Lone Star chalks up painful success in Korea
The author is a Reuters Breakingviews columnist. The opinions expressed are his own.
HONG KONG — It is seven years since Lone Star bought into Korea Exchange Bank, and four years since the U.S. distressed-asset fund started trying to get out. Lone Star has finally agreed to sell its majority stake in the lender to domestic rival Hana Bank. The sizeable returns it has made explain why buyout groups like Blackstone and KKR are interested in South Korea, although Lone Star itself may not be rushing back.
The firm bought its 51 percent stake in 2003 to help KEB plug a capital hole. Lone Star focused the bank on growing profits rather than the loan book, ushered in restructurings, and took out chunky dividends. KEB’s shares have outperformed the FTSE Korea Financials index by close to 50 percent.
Yet Lone Star also tested Korea’s low tolerance for foreigners who make a profit turning around troubled companies. State prosecutors declared the deal “illegal” in 2006. Later, Lone Star’s Korean boss was sentenced to prison, though subsequently exonerated, for manipulating the share price of a subsidiary. Tax probes and legal wrangles derailed two attempts to sell out — first to Kookmin Bank, and then HSBC.
Despite the sour grapes, KEB has paid out well. Lone Star put up 1.4 trillion won or $1.2 billion for its stake in KEB in October 2003, and three years later invested a further $800 million. On the way, it recouped some $670 million of dividends, according to KEB filings, and $1.3 billion from selling down 14 percent of its stake. With a $4.1 billion exit secured, the group has tripled its money.
Overall, the investment has generated a 25 percent annual internal rate of return according to a Breakingviews calculation assuming an unlevered deal. Assuming Lone Star borrowed part of its investment outlay, the real returns could be even juicier.

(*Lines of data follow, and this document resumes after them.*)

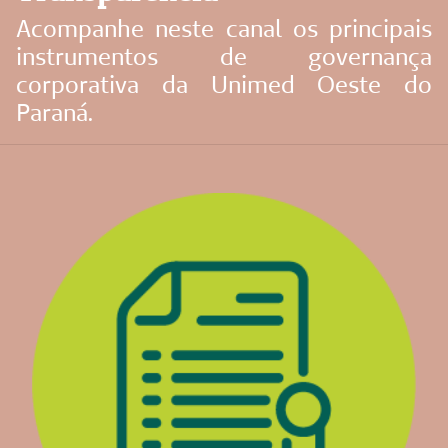
Acompanhe neste canal os principais
instrumentos de governança
corporativa da Unimed Oeste do
Paraná.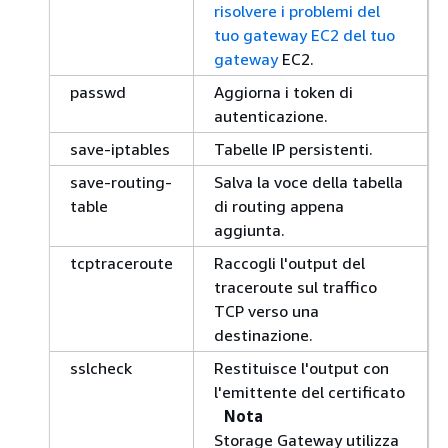
risolvere i problemi del
tuo gateway EC2 del tuo
gateway
EC2.
passwd
Aggiorna i token di
autenticazione.
save-iptables
Tabelle IP persistenti.
save-routing-
Salva la voce della tabella
table
di routing appena
aggiunta.
tcptraceroute
Raccogli l'output del
traceroute sul traffico
TCP verso una
destinazione.
sslcheck
Restituisce l'output con
l'emittente del certificato
Nota
Storage Gateway utilizza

KEB may be a mere success rather than a triumph. Had the fund sold to HSBC at the initially posited price of $6.3 billion, the returns would have been closer to 40 percent, in half the time. Still, with memories of Lone Star’s earlier treatment still raw, the new generation of buyout giants targeting South Korea may be glad their predecessor didn’t make provocatively excessive returns.